[Document section Boundary: Start]

Drug violence has escalated, U.S. National Guard troops are being deployed and bi-national political tensions are rising. But even against that backdrop, the dangerous city of Juarez — 2,600 murders in 2009; 5,200 in the past 28 months; and over 1,000 so far in 2010 — led Mexico in commercial real estate absorption in 2009.

Juarez continues to see hiring by large U.S. firms at its maquiladoras, and continues to issue new operating permits for new facilities. Another positive sign for that region and other borderzone city pairs came in February, when the federal Bureau of Transportation Statistics reported the value of cross-border trade at US$23.2-billion, up 28 percent from February 2009.

“In the first quarter of 2010, we were seeing a 26-percent jump in truck volume versus last year,” says Bob Cook, president of El Paso Regional Economic Development Corp., in a region whose ports of entry account for about 15 percent of the $300 billion in annual trade between the two countries. Cook is in the midst of a national media blitz to counter possible misperceptions about the region with “an interesting strategy called ‘honesty,’ ” he says.

[Document section Boundary: End]

__Goal of the exercise__. Reproduce the Juarez passage word for word, starting at "Drug violence has" and ending at "absorption in 2009.".

[Data provided Boundary: Start]

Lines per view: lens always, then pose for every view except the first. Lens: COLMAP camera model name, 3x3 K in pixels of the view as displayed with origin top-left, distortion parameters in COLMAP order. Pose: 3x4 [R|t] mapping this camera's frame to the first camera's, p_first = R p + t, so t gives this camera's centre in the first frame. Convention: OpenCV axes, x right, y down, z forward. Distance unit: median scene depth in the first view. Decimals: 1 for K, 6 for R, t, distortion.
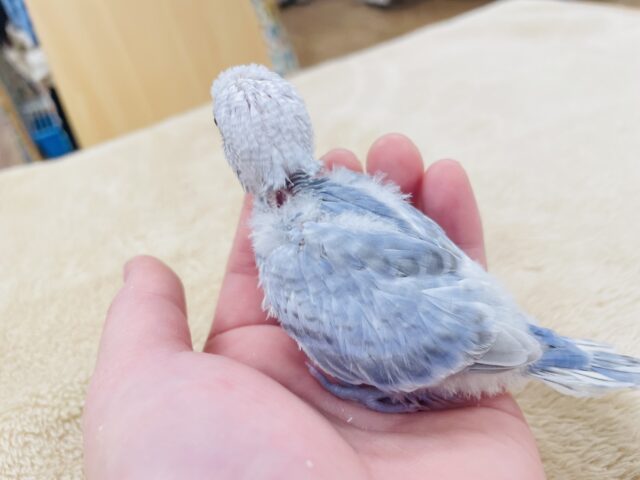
lens RADIAL K [[478.2, 0, 320.0], [0, 478.2, 240.0], [0, 0, 1]] dist [0.005377, 0.000794]
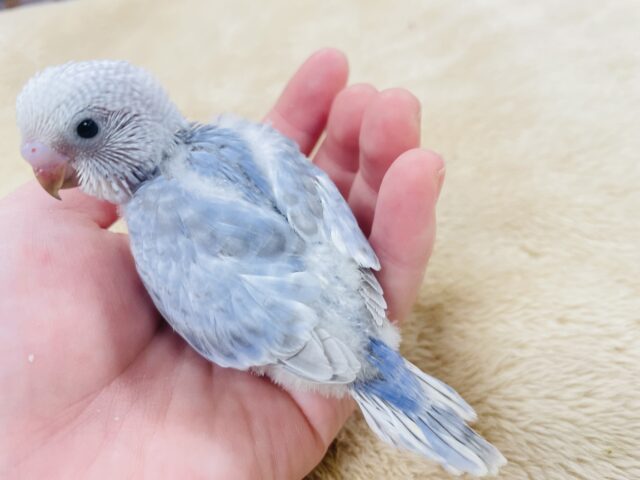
lens RADIAL K [[478.2, 0, 320.0], [0, 478.2, 240.0], [0, 0, 1]] dist [0.005377, 0.000794]
pose [[0.921416, 0.234030, -0.310197, 0.630548], [-0.143639, 0.946883, 0.287715, -0.248251], [0.361055, -0.220549, 0.906089, 0.239054]]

[Data provided Boundary: End]

__Answer to the exercise__.
Drug violence has escalated, U.S. National Guard troops are being deployed and bi-national political tensions are rising. But even against that backdrop, the dangerous city of Juarez — 2,600 murders in 2009; 5,200 in the past 28 months; and over 1,000 so far in 2010 — led Mexico in commercial real estate absorption in 2009.